-------- Supplied data

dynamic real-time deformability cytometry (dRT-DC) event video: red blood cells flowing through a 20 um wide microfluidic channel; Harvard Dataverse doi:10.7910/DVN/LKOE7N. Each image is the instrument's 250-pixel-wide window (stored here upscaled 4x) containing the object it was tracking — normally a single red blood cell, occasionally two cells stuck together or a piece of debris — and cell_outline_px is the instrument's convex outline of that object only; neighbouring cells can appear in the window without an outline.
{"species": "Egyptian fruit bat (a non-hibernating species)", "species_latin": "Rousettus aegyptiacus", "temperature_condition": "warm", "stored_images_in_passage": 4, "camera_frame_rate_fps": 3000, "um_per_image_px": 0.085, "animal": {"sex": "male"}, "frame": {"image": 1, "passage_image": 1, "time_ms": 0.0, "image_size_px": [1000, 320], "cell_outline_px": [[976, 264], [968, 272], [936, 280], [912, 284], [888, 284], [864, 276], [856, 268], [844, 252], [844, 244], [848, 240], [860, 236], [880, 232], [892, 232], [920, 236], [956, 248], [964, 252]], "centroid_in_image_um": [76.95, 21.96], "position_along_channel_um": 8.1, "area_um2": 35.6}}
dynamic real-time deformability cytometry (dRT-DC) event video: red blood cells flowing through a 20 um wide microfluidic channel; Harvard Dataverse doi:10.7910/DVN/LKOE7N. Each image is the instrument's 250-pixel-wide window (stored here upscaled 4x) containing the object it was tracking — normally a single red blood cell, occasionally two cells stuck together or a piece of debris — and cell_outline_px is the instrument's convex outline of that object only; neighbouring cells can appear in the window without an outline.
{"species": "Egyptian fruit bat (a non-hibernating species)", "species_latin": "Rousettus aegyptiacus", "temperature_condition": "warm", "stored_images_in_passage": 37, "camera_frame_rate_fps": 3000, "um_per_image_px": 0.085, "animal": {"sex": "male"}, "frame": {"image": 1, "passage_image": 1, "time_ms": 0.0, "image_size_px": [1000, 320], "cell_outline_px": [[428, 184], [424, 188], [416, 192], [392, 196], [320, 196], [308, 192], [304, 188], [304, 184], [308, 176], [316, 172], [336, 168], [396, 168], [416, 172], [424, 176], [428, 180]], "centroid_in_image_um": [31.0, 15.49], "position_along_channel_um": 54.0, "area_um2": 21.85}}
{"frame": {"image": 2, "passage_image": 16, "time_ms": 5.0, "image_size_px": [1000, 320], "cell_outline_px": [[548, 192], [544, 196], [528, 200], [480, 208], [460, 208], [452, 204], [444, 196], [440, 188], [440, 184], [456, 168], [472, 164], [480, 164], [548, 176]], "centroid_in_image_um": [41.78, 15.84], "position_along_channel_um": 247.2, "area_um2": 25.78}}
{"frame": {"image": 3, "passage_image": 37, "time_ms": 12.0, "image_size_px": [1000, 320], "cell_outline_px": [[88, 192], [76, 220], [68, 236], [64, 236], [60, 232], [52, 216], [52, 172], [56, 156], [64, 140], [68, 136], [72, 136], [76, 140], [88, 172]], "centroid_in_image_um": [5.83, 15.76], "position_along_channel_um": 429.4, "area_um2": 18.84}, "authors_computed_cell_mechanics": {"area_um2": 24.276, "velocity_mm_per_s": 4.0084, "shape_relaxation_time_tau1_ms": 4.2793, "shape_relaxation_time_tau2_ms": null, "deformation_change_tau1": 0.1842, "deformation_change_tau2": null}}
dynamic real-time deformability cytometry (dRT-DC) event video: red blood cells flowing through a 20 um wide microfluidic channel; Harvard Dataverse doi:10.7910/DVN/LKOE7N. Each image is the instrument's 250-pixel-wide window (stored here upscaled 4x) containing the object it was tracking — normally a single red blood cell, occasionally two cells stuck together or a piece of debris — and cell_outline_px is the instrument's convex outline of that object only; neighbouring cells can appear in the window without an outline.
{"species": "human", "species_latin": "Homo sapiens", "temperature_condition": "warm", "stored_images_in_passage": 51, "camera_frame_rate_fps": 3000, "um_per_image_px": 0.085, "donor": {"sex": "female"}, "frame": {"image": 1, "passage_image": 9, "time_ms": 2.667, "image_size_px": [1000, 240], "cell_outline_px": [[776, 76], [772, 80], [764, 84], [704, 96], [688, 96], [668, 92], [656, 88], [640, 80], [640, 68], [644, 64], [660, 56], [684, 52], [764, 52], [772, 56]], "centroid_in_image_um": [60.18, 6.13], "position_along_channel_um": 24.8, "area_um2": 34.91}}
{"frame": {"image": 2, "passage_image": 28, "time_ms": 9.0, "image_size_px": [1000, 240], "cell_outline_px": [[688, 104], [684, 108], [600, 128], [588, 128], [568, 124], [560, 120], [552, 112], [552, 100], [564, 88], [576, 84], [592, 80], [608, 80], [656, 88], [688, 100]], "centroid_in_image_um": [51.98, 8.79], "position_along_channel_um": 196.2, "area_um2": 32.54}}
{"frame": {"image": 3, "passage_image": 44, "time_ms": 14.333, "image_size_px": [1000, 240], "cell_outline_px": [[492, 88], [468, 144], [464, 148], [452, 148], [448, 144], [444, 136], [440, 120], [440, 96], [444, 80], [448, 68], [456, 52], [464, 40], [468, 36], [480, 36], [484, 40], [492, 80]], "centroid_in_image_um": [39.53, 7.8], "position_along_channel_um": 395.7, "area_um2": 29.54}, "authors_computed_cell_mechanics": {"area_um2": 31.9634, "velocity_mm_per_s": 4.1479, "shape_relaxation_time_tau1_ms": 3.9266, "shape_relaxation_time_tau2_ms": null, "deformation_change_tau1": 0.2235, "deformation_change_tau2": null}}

----------------

-- Written request --
Repeat every line of the records above exactly.

-- Reply to the task --
dynamic real-time deformability cytometry (dRT-DC) event video: red blood cells flowing through a 20 um wide microfluidic channel; Harvard Dataverse doi:10.7910/DVN/LKOE7N. Each image is the instrument's 250-pixel-wide window (stored here upscaled 4x) containing the object it was tracking — normally a single red blood cell, occasionally two cells stuck together or a piece of debris — and cell_outline_px is the instrument's convex outline of that object only; neighbouring cells can appear in the window without an outline.
{"species": "Egyptian fruit bat (a non-hibernating species)", "species_latin": "Rousettus aegyptiacus", "temperature_condition": "warm", "stored_images_in_passage": 4, "camera_frame_rate_fps": 3000, "um_per_image_px": 0.085, "animal": {"sex": "male"}, "frame": {"image": 1, "passage_image": 1, "time_ms": 0.0, "image_size_px": [1000, 320], "cell_outline_px": [[976, 264], [968, 272], [936, 280], [912, 284], [888, 284], [864, 276], [856, 268], [844, 252], [844, 244], [848, 240], [860, 236], [880, 232], [892, 232], [920, 236], [956, 248], [964, 252]], "centroid_in_image_um": [76.95, 21.96], "position_along_channel_um": 8.1, "area_um2": 35.6}}
dynamic real-time deformability cytometry (dRT-DC) event video: red blood cells flowing through a 20 um wide microfluidic channel; Harvard Dataverse doi:10.7910/DVN/LKOE7N. Each image is the instrument's 250-pixel-wide window (stored here upscaled 4x) containing the object it was tracking — normally a single red blood cell, occasionally two cells stuck together or a piece of debris — and cell_outline_px is the instrument's convex outline of that object only; neighbouring cells can appear in the window without an outline.
{"species": "Egyptian fruit bat (a non-hibernating species)", "species_latin": "Rousettus aegyptiacus", "temperature_condition": "warm", "stored_images_in_passage": 37, "camera_frame_rate_fps": 3000, "um_per_image_px": 0.085, "animal": {"sex": "male"}, "frame": {"image": 1, "passage_image": 1, "time_ms": 0.0, "image_size_px": [1000, 320], "cell_outline_px": [[428, 184], [424, 188], [416, 192], [392, 196], [320, 196], [308, 192], [304, 188], [304, 184], [308, 176], [316, 172], [336, 168], [396, 168], [416, 172], [424, 176], [428, 180]], "centroid_in_image_um": [31.0, 15.49], "position_along_channel_um": 54.0, "area_um2": 21.85}}
{"frame": {"image": 2, "passage_image": 16, "time_ms": 5.0, "image_size_px": [1000, 320], "cell_outline_px": [[548, 192], [544, 196], [528, 200], [480, 208], [460, 208], [452, 204], [444, 196], [440, 188], [440, 184], [456, 168], [472, 164], [480, 164], [548, 176]], "centroid_in_image_um": [41.78, 15.84], "position_along_channel_um": 247.2, "area_um2": 25.78}}
{"frame": {"image": 3, "passage_image": 37, "time_ms": 12.0, "image_size_px": [1000, 320], "cell_outline_px": [[88, 192], [76, 220], [68, 236], [64, 236], [60, 232], [52, 216], [52, 172], [56, 156], [64, 140], [68, 136], [72, 136], [76, 140], [88, 172]], "centroid_in_image_um": [5.83, 15.76], "position_along_channel_um": 429.4, "area_um2": 18.84}, "authors_computed_cell_mechanics": {"area_um2": 24.276, "velocity_mm_per_s": 4.0084, "shape_relaxation_time_tau1_ms": 4.2793, "shape_relaxation_time_tau2_ms": null, "deformation_change_tau1": 0.1842, "deformation_change_tau2": null}}
dynamic real-time deformability cytometry (dRT-DC) event video: red blood cells flowing through a 20 um wide microfluidic channel; Harvard Dataverse doi:10.7910/DVN/LKOE7N. Each image is the instrument's 250-pixel-wide window (stored here upscaled 4x) containing the object it was tracking — normally a single red blood cell, occasionally two cells stuck together or a piece of debris — and cell_outline_px is the instrument's convex outline of that object only; neighbouring cells can appear in the window without an outline.
{"species": "human", "species_latin": "Homo sapiens", "temperature_condition": "warm", "stored_images_in_passage": 51, "camera_frame_rate_fps": 3000, "um_per_image_px": 0.085, "donor": {"sex": "female"}, "frame": {"image": 1, "passage_image": 9, "time_ms": 2.667, "image_size_px": [1000, 240], "cell_outline_px": [[776, 76], [772, 80], [764, 84], [704, 96], [688, 96], [668, 92], [656, 88], [640, 80], [640, 68], [644, 64], [660, 56], [684, 52], [764, 52], [772, 56]], "centroid_in_image_um": [60.18, 6.13], "position_along_channel_um": 24.8, "area_um2": 34.91}}
{"frame": {"image": 2, "passage_image": 28, "time_ms": 9.0, "image_size_px": [1000, 240], "cell_outline_px": [[688, 104], [684, 108], [600, 128], [588, 128], [568, 124], [560, 120], [552, 112], [552, 100], [564, 88], [576, 84], [592, 80], [608, 80], [656, 88], [688, 100]], "centroid_in_image_um": [51.98, 8.79], "position_along_channel_um": 196.2, "area_um2": 32.54}}
{"frame": {"image": 3, "passage_image": 44, "time_ms": 14.333, "image_size_px": [1000, 240], "cell_outline_px": [[492, 88], [468, 144], [464, 148], [452, 148], [448, 144], [444, 136], [440, 120], [440, 96], [444, 80], [448, 68], [456, 52], [464, 40], [468, 36], [480, 36], [484, 40], [492, 80]], "centroid_in_image_um": [39.53, 7.8], "position_along_channel_um": 395.7, "area_um2": 29.54}, "authors_computed_cell_mechanics": {"area_um2": 31.9634, "velocity_mm_per_s": 4.1479, "shape_relaxation_time_tau1_ms": 3.9266, "shape_relaxation_time_tau2_ms": null, "deformation_change_tau1": 0.2235, "deformation_change_tau2": null}}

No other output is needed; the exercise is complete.